Textbook Information

(1) John Watrous. The Theory of Quantum Information, Cambridge University Press, 2018

(2) N. David Mermin. Quantum Computer Science - An Introduction (5th edition), 2016

(3)  Sanjeev Arora and Boaz Barak. Computational Complexity: A Modern Approach, Princeton University, 2006 (only for the complexity part)

Course Planning

 SubjectsText References
1Probability Basics(1) Cap 2
2Entropy, Mutual Information(1) Cap 3
3The Source Code Theorem(1) Cap 4
4Compression. Codes and their length(1) Cap 5
5Channel capacity(1) Cap 9
6The probabilistic model; Quantum bits, Unitary operations, and measurements.(3) Cap. 1
7Multiple quantum bit systems; Tensor products; Dirac notation; Density matrices; Operations on density matrices(3) Cap. 2
8Density matrices; Operations on density matrices; Partial trace.(3) Cap. 2
9Quantum measurement; Quantum channelsInformation-complete measurements; Partial measurements.(3) Cap. 2
10Purifications; Schmidt decomposition; Von Neumann entropy; Quantum compression.(3) Cap. 3 and 5
11The Bloch sphere; Hamiltonians; The No-cloning theorem.(4) Cap. 2 
12Quantum Teleportation; Entanglement swapping;  The GHZ state; Monogamy of entanglement.(4) Cap. 6 
13 Quantum error correction; Shor's 9 qubits code; Quantum Fault Tolerance.(4) Cap. 5 and Appendix N.
14Quantum computational complexity: Promise problems and complexity classes; Quantum complexity classes (Uniform Circuits, BQP, Quantum proofs: QMA).(5) Cap. 20

Learning Assessment

Learning Assessment Procedures

The exam consists of a written test and an oral interview. The written test typically consists of open-ended questions.
To pass the written test, a score of at least 18 is required. The written test can be reviewed before taking the oral exam.

Midterm assessments: It is possible to take multiple midterm tests. The first test usually covers classical information theory. The second and third tests will cover quantum information.

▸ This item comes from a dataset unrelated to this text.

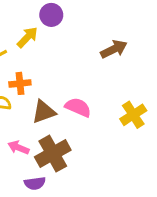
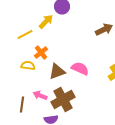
orange cross: (20, 83) -> (41, 52), turned -32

The assessment may also be conducted remotely if conditions require it.

Grades are assigned according to the following scheme:

  • Not passed: The student has not acquired the basic concepts and is unable to answer at least 60% of the questions or solve theoretical and practical exercises.
  • 18-20: The student demonstrates barely sufficient mastery of the basic concepts and/or struggles to approach theoretical/practical exercises, making several mistakes.
  • 21-24: The student demonstrates a minimal understanding of the basic concepts, has limited ability to connect the course contents, and can solve simple exercises.
  • 25-27: The student demonstrates good mastery of the course content, has a good ability to link the course concepts, and solves exercises with few errors.
  • 28-30 e lode: The student has fully mastered all course content, can critically connect the concepts, and solves the exercises completely and without significant errors.

Examples of frequently asked questions and / or exercises

Theoretical exercises (e.g., on the properties of entropy). Various types of exercises on data compression, entropy, and the various concepts studied in class.                              

Exercises regarding the representation of qubit states, their normalization, and fundamental properties. Exercises in constructing states of multi-qubit systems through tensor products and analyzing the resulting states. Exercises to study the properties of entangled states, such as Bell states, and the analysis of state non-separability. Exercises on quantifying entanglement. Theoretical exercises to demonstrate the impossibility of cloning arbitrary quantum states and its implications. Exercises in calculating the von Neumann entropy for mixed states and analyzing information loss.